Son dos cortinas en dos ventanitas que bajando ocultan dos niñas bonitas.
Del nogal vengo, y en el cuello del hombre, me cuelgo.
Como la piedra son duros, para el perro un buen manjar, y sin ellos no podrías ni saltar ni caminar.
Dos estrellas se han perdido, en el cielo no aparecen, en tu casa se han metido y en tu cara resplandecen. ¿Qué son?
Hay en la plaza nueva un monte, y en él dos cuevas. Más abajo un pozo hondo que tiene el brocal rojo. Altas ventanas, iguales, y en ellas, dos niñas bellas que, a través de los cristales, todo lo ven y lo observan.

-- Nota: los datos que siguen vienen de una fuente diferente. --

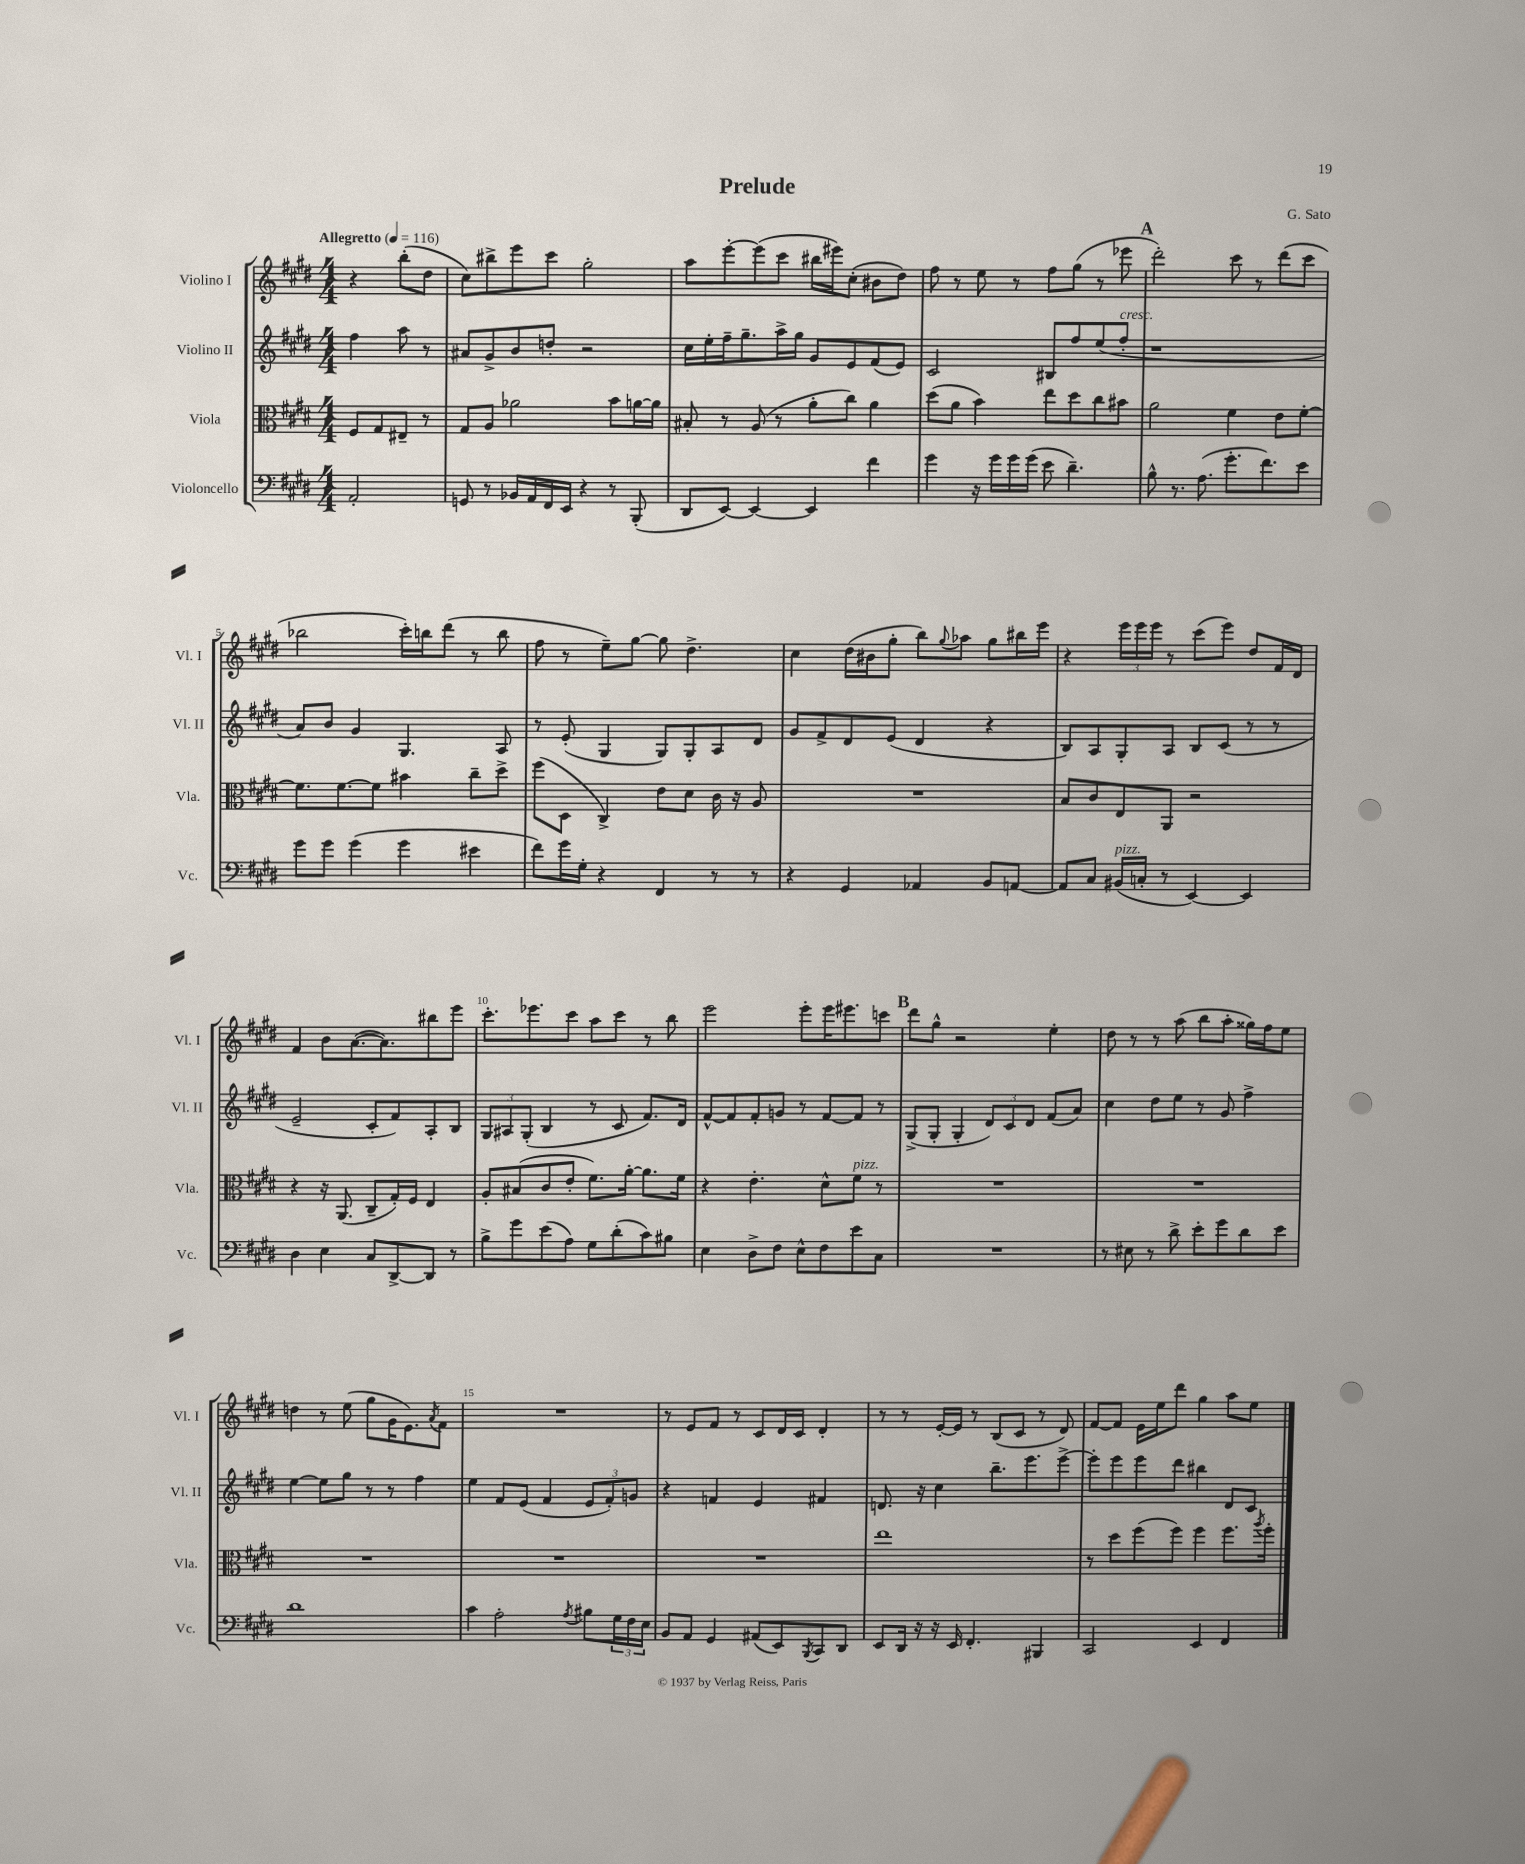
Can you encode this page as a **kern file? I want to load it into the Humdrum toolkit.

**kern	**kern	**kern	**kern
*part4	*part3	*part2	*part1
*staff4	*staff3	*staff2	*staff1
*I"Violoncello	*I"Viola	*I"Violino II	*I"Violino I
*I'Vc.	*I'Vla.	*I'Vl. II	*I'Vl. I
*clefF4	*clefC3	*clefG2	*clefG2
*k[f#c#g#d#]	*k[f#c#g#d#]	*k[f#c#g#d#]	*k[f#c#g#d#]
*M4/4	*M4/4	*M4/4	*M4/4
*MM116	*MM116	*MM116	*MM116
=	=	=	=
!	!	!	!LO:TX:a:B:t=Allegretto
2AA'/	8F#/L	4ff#\	4r
.	8G#/	.	.
.	8E#X~/J	8aa\	(8bb'\L
.	8r	8r	8dd#\J
=1	=1	=1	=1
8GGn/	8G#/L	8a#X/L	8cc#\L)
8r	8A/J	8g#^/	8bb#X^\
16BB-X/LL	2a-X\	8b/	8eee\
16AA/	.	.	.
16FF#/	.	8ddn'/J	8ccc#\J
16EE/JJ	.	.	.
4r	.	2r	2gg#'\
8r	8b\L	.	.
(8BBB'/	[16an\L	.	.
.	16a\JJ]	.	.
=2	=2	=2	=2
8DD#/L	8B#X'/	16cc#\LL	8aa\L
.	.	16ee'\	.
[8EE/J)	8r	16ff#~\J	[8eee'\
.	.	8.gg#~\	.
4EE/_	(8A/	.	(8eee\]
.	8r	16aa^\L	8ccc#\J
.	.	16gg#\JJ	.
4EE/]	8a'\L	8g#/L	16bb#X\LL
.	.	.	16eee#X\J)
.	8cc#\J)	8e/	(8cc#'\J
4f#\	4a\	(8f#/	8b#X\L
.	.	8e/J)	8dd#\J)
=3	=3	=3	=3
4g#\	(8dd#\L	2c#/	8ff#\
.	8a\J	.	8r
16r	4b\)	.	8ee\
16g#\LL	.	.	.
16g#\	.	.	8r
(16g#\JJ	.	.	.
8e\	8ee\L	8B#X/L	8ff#\L
4.d#~\)	8dd#\	8ff#/	(8gg#\J
.	8cc#\	(8ee/	8r
!	!	!LO:TX:a:i:t=cresc.	!
.	8b#X\J	8ff#'/J	8eee-X\
!!LO:REH:place=s1:t=A
=4	=4	=4	=4
8B^^\	2a\	1r	2ddd#'\)
8.r	.	.	.
(8.A\	.	.	.
8.g#'\L	4f#\	.	8ccc#\
.	.	.	8r
8.f#\)	.	.	.
.	8e\L	.	(8ddd#\L
8e\J	[8f#'\J	.	8ccc#\J
!!LO:LB:g=z
=5	=5	=5	=5
8g#\L	8.f#\L]	8a/L)	2bb-X\
8g#\J	.	8b/J	.
.	[8.f#\	.	.
(4g#\	.	4g#/	.
.	8f#\J]	.	.
4g#\	4b#X\	4.G#/	16ccc#'\LL)
.	.	.	16bbn\J
.	.	.	(8ddd#\J
4e#X\	8cc#~\L	.	8r
.	8dd#^\J	8A/	8bb\
=6	=6	=6	=6
8f#\L)	(8ff#\L	8r	8ff#\
16g#\L	8D#\J	(8e'/	8r
16G#'\JJ	.	.	.
4r	4C#^/)	4G#/	8ee~\L)
.	.	.	[8gg#\J
4FF#/	8e\L	8G#/L)	8gg#\]
.	8d#\J	8G#'/	4.dd#^\
8r	16c#\	8A/	.
.	16r	.	.
8r	8A/	8d#/J	.
=7	=7	=7	=7
4r	1r	8g#/L	4cc#\
.	.	8f#^/	.
4GG#/	.	8d#/	(16dd#\LL
.	.	.	16b#X\J
.	.	(8e/J	8gg#'\J
4AA-X/	.	4d#/	8bb\L)
.	.	.	8qqgg#/
.	.	.	8aa-X\J
8BB/L	.	4r	8gg#\L
[8AAn/J	.	.	16bb#X\L
.	.	.	16eee\JJ
=8	=8	=8	=8
8AA/L]	8B/L	8B/L)	4r
8C#/J	8c#/	8A/	.
!LO:TX:a:i:t=pizz.	!	!	!
(16BB#X/LL	8E/	8G#'/	24eee\LL
.	.	.	24eee\
16Cn'/JJ	.	.	.
.	.	.	24eee\JJ
8r	8AA/J	8A/J	8r
[4EE/)	2r	8B/L	(8ccc#\L
.	.	(8c#/J	8eee\J)
4EE/]	.	8r	8dd#/L
.	.	8r	16f#/L
.	.	.	16d#/JJ
!!LO:LB:g=z
=9	=9	=9	=9
4D#\	4r	2e~/	4f#/
4E\	16r	.	8b\L
.	(8.AA/	.	.
.	.	.	([8.a\
8C#/L	8C#~/L	8c#'/L	.
.	.	.	8.a\])
[8DD#^/	16G#'/L)	8f#/)	.
.	16F#/JJ	.	.
8DD#/J]	4E/	8A'/	8bb#X\
8r	.	8B/J	8eee\J
=10	=10	=10	=10
8B^\L	8A'/L	12G#/L	8.ccc#'\L
.	.	12A#X/	.
8g#\	(8B#X/	.	.
.	.	(12G#'/J	.
.	.	.	8.eee-X\
(8e\	8c#/	4B/	.
8A\J)	8e'/J	.	8ccc#\J
8G#\L	8.f#\L)	8r	8aa\L
(8d#'\	.	8c#/	8ccc#\J
.	[16a'\Jk	.	.
8c#\)	8.a\L]	8.f#/L)	8r
8B#X\J	.	.	8bb\
.	16f#\Jk	16d#/Jk	.
=11	=11	=11	=11
4E\	4r	[8f#^^/L	2eee\
.	.	8f#/]	.
8D#^\L	4.e'\	8f#'/	.
8F#\J	.	8gn/J	.
8E^^\L	.	8r	8eee'\L
8F#\	8d#^^\L	[8f#/L	16eee\K
.	.	.	8.eee#X\
!	!LO:TX:a:i:t=pizz.	!	!
8e\	8f#\J	8f#/J]	.
8C#\J	8r	8r	8cccn\J
!!LO:REH:place=s1:t=B
=12	=12	=12	=12
1r	1r	(8G#^/L	8ddd#\L
.	.	8G#'/J	8gg#^^\J
.	.	4G#'/	2r
.	.	12d#/L)	.
.	.	12c#/	.
.	.	12d#/J	.
.	.	(8f#/L	4ee'\
.	.	8a/J)	.
=13	=13	=13	=13
8r	1r	4cc#\	8dd#\
8E#X\	.	.	8r
8r	.	8dd#\L	8r
8d#^\	.	8ee\J	(8aa\
8e'\L	.	8r	8bb\L
8g#\	.	8g#/	8aa'\J
8d#\	.	4ff#^\	16gg##X\LL)
.	.	.	16ff#\J
8e\J	.	.	8ee\J
!!LO:LB:g=z
=14	=14	=14	=14
1d#	1r	[4ee\	4ddn\
.	.	8ee\L]	8r
.	.	8gg#\J	(8ee\
.	.	8r	8gg#\L
.	.	8r	16g#\K
.	.	.	8.e\)
.	.	4ff#\	.
.	.	.	8qa/
.	.	.	8f#\J
=15	=15	=15	=15
4c#\	1r	4ee\	1r
2A'\	.	8f#/L	.
.	.	(8e/J	.
.	.	4f#/	.
8qA/	.	.	.
8B#X\L	.	12e/L	.
.	.	12f#'/)	.
24G#\L	.	.	.
24F#\	.	12gn/J	.
24E\JJ	.	.	.
=16	=16	=16	=16
8BB/L	1r	4r	8r
8AA/J	.	.	8e/L
4GG#/	.	4fn/	8f#/J
.	.	.	8r
(8AA#X/L	.	4e/	8c#/L
8EE/)	.	.	16d#/L
.	.	.	16c#/JJ
8qBBB/	.	.	.
8CC#/	.	4f#X/	4d#'/
8DD#/J	.	.	.
=17	=17	=17	=17
8EE/L	1ee	8.dn/	8r
16DD#/Jk	.	.	8r
16r	.	16r	.
16r	.	4cc#\	[16e'/LL
16EE/	.	.	16e/JJ]
4.FF#'/	.	.	8r
.	.	8.bb~\L	(8B/L
.	.	.	8c#/J
.	.	8.eee\	.
4BBB#X/	.	.	8r
.	.	[8eee^\J	8d#/)
=18	=18	=18	=18
2CC#/	8r	8eee'\L]	[8f#/L
.	8dd#\L	8eee\	8f#/J]
.	(8ff#\	8eee\	16e\LL
.	.	.	16ee\J
.	8ff#\J)	8ddd#\J	8ddd#\J
4EE/	4ff#\	4bb#X\	4gg#\
4FF#/	8.ff#\L	8d#/L	8aa\L
.	.	8c#/J	8ee\J
.	8qaa/	.	.
.	16ff#'\Jk	.	.
==	==	==	==
*-	*-	*-	*-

Una señora, muy enseñoreada, siempre va en coche y siempre va mojada.
Pozo hondo, soga larga, y si no se dobla no alcanza.
Formamos, como soldados, en una fila y somos carniceros toda la vida
Laterales parapetos, que van siempre por parejas, les encantan los secretos.
Guardada en estrecha cárcel por soldados de marfil, está una roja culebra, que es la madre del mentir.